Nitrous oxide emissions from irrigated and fertilized spring maize in semi-arid northern China

As maize requires a high input of fertilizer nitrogen, it is likely to be an important source of nitrous oxide (N2O). Detailed information on N2O emissions over long time periods, and management practices that aim to reduce N2O emissions from spring maize fields in China is lacking. Consequently we measured the emissions of N2O from a spring maize field continuously from 2007 to 2009 at Yuci, Shanxi Province, China using newly developed automated chambers and explored strategies to reduce N2O emissions.

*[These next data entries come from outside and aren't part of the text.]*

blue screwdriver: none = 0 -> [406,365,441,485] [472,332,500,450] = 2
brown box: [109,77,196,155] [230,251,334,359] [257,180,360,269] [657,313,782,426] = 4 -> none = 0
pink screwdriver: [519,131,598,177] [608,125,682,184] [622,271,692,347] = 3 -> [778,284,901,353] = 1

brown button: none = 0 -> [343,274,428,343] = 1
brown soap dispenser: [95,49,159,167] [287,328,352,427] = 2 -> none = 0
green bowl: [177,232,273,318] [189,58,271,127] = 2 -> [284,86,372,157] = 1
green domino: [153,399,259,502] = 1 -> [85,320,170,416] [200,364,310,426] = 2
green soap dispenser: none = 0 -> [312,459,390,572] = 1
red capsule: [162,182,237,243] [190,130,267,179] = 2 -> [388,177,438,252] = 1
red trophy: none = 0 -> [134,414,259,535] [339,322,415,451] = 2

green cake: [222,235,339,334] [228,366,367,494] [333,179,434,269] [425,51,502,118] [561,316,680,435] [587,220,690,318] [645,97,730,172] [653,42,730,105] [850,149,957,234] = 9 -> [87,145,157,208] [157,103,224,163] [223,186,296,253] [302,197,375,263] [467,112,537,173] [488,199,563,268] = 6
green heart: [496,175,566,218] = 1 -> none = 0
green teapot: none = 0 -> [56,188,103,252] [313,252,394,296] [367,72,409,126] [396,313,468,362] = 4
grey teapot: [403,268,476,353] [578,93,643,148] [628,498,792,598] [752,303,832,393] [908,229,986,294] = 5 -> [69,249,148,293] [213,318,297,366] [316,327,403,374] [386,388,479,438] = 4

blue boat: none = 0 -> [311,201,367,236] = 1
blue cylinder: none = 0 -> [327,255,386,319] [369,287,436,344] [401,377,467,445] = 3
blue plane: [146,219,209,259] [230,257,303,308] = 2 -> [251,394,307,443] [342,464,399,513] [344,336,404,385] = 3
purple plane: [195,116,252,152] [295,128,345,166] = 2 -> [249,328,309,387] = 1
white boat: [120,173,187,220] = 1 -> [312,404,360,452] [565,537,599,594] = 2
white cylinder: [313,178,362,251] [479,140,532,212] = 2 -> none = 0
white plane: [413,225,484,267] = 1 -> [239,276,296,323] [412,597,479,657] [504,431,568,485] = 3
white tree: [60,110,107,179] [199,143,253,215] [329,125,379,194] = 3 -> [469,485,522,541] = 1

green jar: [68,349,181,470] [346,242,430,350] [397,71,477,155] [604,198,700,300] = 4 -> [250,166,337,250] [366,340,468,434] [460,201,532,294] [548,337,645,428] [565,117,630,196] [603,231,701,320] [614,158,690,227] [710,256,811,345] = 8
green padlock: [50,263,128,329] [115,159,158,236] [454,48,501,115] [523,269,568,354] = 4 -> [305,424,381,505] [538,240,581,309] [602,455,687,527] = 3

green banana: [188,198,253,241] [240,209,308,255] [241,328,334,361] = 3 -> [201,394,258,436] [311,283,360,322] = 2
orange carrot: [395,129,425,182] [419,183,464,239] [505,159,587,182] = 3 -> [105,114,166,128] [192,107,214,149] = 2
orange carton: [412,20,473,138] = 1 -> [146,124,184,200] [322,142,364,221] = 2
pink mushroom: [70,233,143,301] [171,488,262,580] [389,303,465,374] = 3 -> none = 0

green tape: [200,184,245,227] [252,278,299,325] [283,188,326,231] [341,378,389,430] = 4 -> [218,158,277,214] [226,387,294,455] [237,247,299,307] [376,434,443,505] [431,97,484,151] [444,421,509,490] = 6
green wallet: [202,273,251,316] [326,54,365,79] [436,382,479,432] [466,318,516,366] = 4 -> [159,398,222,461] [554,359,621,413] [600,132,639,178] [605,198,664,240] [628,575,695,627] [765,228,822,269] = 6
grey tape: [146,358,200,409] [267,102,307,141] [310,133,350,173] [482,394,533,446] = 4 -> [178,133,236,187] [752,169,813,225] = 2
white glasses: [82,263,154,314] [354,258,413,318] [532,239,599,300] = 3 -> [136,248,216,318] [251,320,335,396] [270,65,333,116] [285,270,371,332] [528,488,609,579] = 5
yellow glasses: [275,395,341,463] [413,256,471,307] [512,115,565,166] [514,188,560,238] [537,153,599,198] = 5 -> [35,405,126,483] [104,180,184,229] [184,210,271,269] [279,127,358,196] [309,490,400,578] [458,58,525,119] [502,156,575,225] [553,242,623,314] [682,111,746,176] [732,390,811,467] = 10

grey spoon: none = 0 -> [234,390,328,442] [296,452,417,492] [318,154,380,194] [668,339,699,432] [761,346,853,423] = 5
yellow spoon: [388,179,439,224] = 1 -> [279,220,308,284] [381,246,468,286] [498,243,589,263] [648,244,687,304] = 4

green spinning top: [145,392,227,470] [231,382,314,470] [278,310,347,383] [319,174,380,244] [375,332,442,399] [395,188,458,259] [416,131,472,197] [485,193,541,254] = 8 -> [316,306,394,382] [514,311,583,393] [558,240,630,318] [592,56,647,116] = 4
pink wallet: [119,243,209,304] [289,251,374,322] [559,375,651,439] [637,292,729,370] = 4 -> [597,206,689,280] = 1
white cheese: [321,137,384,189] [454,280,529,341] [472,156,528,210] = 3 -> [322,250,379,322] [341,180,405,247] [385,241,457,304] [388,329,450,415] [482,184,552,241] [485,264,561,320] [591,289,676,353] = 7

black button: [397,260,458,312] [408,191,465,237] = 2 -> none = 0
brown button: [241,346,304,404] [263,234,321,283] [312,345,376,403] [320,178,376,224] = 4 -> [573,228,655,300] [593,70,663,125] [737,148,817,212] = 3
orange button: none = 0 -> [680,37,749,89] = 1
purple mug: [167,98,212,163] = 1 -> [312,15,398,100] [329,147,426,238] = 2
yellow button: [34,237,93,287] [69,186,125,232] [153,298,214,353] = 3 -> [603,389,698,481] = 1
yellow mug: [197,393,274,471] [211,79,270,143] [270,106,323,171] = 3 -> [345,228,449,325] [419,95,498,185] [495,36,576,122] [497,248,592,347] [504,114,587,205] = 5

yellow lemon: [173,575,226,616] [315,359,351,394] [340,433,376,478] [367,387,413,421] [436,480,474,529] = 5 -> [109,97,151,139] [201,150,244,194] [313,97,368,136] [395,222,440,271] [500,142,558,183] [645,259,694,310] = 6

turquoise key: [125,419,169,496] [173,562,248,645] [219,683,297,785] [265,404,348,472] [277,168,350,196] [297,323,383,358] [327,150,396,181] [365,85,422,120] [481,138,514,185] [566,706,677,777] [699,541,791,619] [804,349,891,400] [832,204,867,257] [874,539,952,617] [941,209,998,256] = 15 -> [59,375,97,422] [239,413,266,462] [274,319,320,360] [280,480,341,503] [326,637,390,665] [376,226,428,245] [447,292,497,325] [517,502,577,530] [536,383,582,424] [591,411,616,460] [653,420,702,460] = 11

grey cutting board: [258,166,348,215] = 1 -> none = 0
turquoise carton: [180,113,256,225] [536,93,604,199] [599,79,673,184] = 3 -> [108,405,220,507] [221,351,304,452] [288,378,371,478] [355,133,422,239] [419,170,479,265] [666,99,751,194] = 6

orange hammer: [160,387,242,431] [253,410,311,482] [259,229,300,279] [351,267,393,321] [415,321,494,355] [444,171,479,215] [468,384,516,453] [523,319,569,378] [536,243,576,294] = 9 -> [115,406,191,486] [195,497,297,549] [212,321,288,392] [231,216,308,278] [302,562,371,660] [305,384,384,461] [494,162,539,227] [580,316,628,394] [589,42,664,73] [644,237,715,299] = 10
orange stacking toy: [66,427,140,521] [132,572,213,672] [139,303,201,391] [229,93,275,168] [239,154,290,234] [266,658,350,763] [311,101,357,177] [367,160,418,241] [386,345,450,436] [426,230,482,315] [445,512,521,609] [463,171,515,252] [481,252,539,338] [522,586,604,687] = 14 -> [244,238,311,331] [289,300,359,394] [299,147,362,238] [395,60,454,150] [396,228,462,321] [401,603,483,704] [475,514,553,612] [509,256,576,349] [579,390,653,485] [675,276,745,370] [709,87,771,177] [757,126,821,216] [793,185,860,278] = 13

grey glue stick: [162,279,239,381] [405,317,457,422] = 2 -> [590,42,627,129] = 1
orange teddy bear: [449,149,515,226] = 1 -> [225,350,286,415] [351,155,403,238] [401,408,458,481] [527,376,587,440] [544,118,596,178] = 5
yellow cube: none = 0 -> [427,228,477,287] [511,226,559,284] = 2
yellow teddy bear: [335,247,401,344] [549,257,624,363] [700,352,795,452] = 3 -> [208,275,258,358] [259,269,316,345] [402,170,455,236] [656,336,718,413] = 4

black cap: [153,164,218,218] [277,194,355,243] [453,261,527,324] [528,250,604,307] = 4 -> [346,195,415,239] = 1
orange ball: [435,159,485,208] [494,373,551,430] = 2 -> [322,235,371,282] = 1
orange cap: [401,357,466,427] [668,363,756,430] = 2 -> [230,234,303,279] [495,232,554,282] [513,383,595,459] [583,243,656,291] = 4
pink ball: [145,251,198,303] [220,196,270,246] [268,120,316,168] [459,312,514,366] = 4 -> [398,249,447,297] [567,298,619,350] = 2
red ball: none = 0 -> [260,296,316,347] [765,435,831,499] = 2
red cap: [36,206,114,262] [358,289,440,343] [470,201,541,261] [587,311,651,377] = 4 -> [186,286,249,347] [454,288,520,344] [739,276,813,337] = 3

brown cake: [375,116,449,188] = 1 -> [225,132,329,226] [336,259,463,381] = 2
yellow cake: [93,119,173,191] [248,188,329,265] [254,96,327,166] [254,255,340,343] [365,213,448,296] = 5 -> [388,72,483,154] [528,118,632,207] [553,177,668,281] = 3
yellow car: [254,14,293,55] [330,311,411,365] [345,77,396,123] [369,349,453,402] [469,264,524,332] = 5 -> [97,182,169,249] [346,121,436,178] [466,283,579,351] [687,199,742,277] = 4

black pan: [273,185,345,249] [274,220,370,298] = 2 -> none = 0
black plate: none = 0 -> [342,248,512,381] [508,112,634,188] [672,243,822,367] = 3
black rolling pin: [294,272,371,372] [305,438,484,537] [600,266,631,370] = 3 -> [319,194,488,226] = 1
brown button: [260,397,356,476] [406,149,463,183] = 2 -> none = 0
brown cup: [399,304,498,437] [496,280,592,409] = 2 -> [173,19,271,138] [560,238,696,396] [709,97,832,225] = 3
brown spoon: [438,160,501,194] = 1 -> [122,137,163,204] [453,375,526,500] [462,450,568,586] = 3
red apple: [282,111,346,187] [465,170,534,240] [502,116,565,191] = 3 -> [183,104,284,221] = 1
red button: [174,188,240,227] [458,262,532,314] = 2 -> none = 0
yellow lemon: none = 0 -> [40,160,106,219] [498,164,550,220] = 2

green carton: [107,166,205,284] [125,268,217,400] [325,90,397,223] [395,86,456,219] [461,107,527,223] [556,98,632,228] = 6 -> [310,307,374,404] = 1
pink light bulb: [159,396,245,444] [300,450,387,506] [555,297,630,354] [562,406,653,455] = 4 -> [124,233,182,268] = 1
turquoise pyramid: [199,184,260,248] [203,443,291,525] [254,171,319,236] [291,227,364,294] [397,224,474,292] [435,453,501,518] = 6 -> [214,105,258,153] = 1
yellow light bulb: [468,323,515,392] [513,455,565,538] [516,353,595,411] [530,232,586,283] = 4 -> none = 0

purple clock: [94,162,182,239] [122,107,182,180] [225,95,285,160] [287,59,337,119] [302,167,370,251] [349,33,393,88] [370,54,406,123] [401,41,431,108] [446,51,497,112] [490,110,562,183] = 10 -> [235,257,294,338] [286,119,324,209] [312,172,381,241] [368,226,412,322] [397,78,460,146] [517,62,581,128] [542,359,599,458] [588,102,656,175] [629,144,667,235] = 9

The results showed that the Optimal fertilizer treatment (120 kg N ha−1 y−1) produced the same yield of grain as the Traditional fertilizer treatment (330 kg N ha−1 y−1), and significantly reduced N2O emissions by 48%. Topdressing with urea was the main source of N2O, which on average accounted for 58% of the total N2O emissions each year. Uptake of N2O occurred during the late stage of maize growth when soil mineral N content was less than 46.4 mg N kg−1 soil. The N2O emission factors were lower than the IPCC default value. Nitrous oxide emissions could also be reduced if farmers did not apply fertilizer N during periods of heavy rainfall and did not irrigate immediately after fertilization.

► Optimal fertilizer treatment (120 kg N ha−1 y−1), which produced the same yield of grain as the Traditional fertilizer treatment (330 kg N ha−1 y−1) and significantly reduced N2O emission by 48%. ► Topdressings with urea were the main sources of N2O which accounted for 57.7% of the total N2O emission on average. ► Uptake of N2O also occurred during the late stage of maize growth when the 0–20 cm soil mineral N content was less than 46.4 mg kg−1. ► The N2O emission factors were lower than the IPCC default value. ► An effective way of reducing N2O emissions was to advise farmers not to apply fertilizer N during periods of heavy rainfall and not to irrigate immediately after fertilization.